In the UPR process, the Austrian League for Human rights submitted a midterm report on the status of implementation of the recommendation to the UN Human Rights Council. The UPR is a cyclic process that takes a comprehensive look at the human rights situation every five years. Austria is in the middle of a current cycle, which allows both the Republic and civil society to submit midterm reports. The Austrian League for Human Rights coordinates more than 250 Austrian civil society organisations through their umbrella organisations.

“In its midterm report on 317 human rights recommendations for Austria, civil society has provided assessments on 45 thematic clusters. The balance sheet is sobering”, summarised Florian Horn who coordinated the midterm report. “A progress in various implementation stages was visible in only 18 out of these 45 thematic clusters, i.e. 40%; and in 27 clusters, i.e. 60%, there was no effective implementation at all.”

„Therefore, if Austria wants to have any chance to adequately close the current cycle, we must make considerable efforts over the next two years”, said Horn. This implementation is necessary at the federal and state level. Civil society is being increasingly involved in the current UPR cycle, which is encouraging. However, greater efficiency is needed for further improvement. Horn: “Civil society experts should, for instance, be involved in legislative initiatives at a much earlier stage.” Another long-standing demand of civil society and several UN member states alike, i.e. a strategic National Action Plan for Human Rights, still remains unfulfilled. The Austrian Ombudsman Board wishes for a strategic plan on human rights by the Government and would prefer that to the current "patchwork" situation.

Currently, there is no sufficient state initiative to implement an effective human rights monitoring. To improve this situation, the League brought to life an online monitoring tool within its website, in a scientific cooperation with the Austrian Ombudsman Board and partially financed by the Future Funds of the Republic of Austria. In future, this tool shall provide an up-to-date status of the implementation of the human rights recommendations in Austria at all times.


ZARA: United against racism: A National Action plan in sight?

There is also a lack of efforts on the part of the Republic of Austria to implement many demands of the UPR in the field of anti-discrimination, such as the still missing National Action Plan on Racism.

The non-profit organization ZARA – Civil Courage & Anti-Racism-Work, the European Union Agency for Fundamental Rights and other civil society organisations in Austria have long recognised that structural racism is prevalent in every area of society, particularly in the working environment, education, health care and housing. “And yet a solution to reduce structural inequalities in all nine federal states is not in sights”, said ZARA CEO, Rita Isiba.

Since 2001, ZARA has been demanding from the Austrian Government to draw up a National Action Plan on Racism, containing goals and measures to fight racism on a structural and institutional level.

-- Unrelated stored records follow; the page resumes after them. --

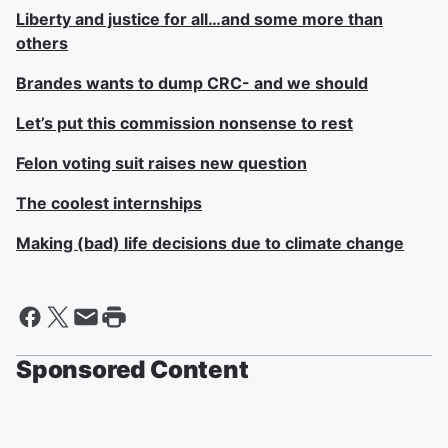
Liberty and justice for all…and some more than
others
Brandes wants to dump CRC- and we should
Let’s put this commission nonsense to rest
Felon voting suit raises new question
The coolest internships
Making (bad) life decisions due to climate change
Sponsored Content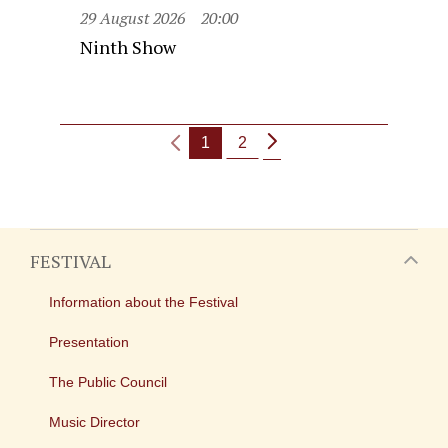
29 August 2026
20:00
Ninth Show
1
2
FESTIVAL
Information about the Festival
Presentation
The Public Council
Music Director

For 24 years, ZARA has been publishing its annual racism report in which racist attacks reported to ZARA and its underlying racist structures are analysed. The 23 racism reports published so far contain data on information received by ZARA, showing how many people have been affected by racism directly, how many witnessed a racist incident and how many were counselled by ZARA. Isiba said: “It is a mistake to think that racism only consists of individual cases per year. Racism is a deep-rooted problem that has always been there and that occurs everywhere in everyday life. ZARA wants to show that we cannot simply measure racism by numbers from one year to the next.”

Fighting racism requires an overall strategy, promoting the development and implementation of a strategic approach. Based on their experience in anti-racism work and systematic analyses, ZARA and various communities and civil society organisations have already done a lot of preliminary work on the goals and measures that should be included in a National Action Plan on Racism.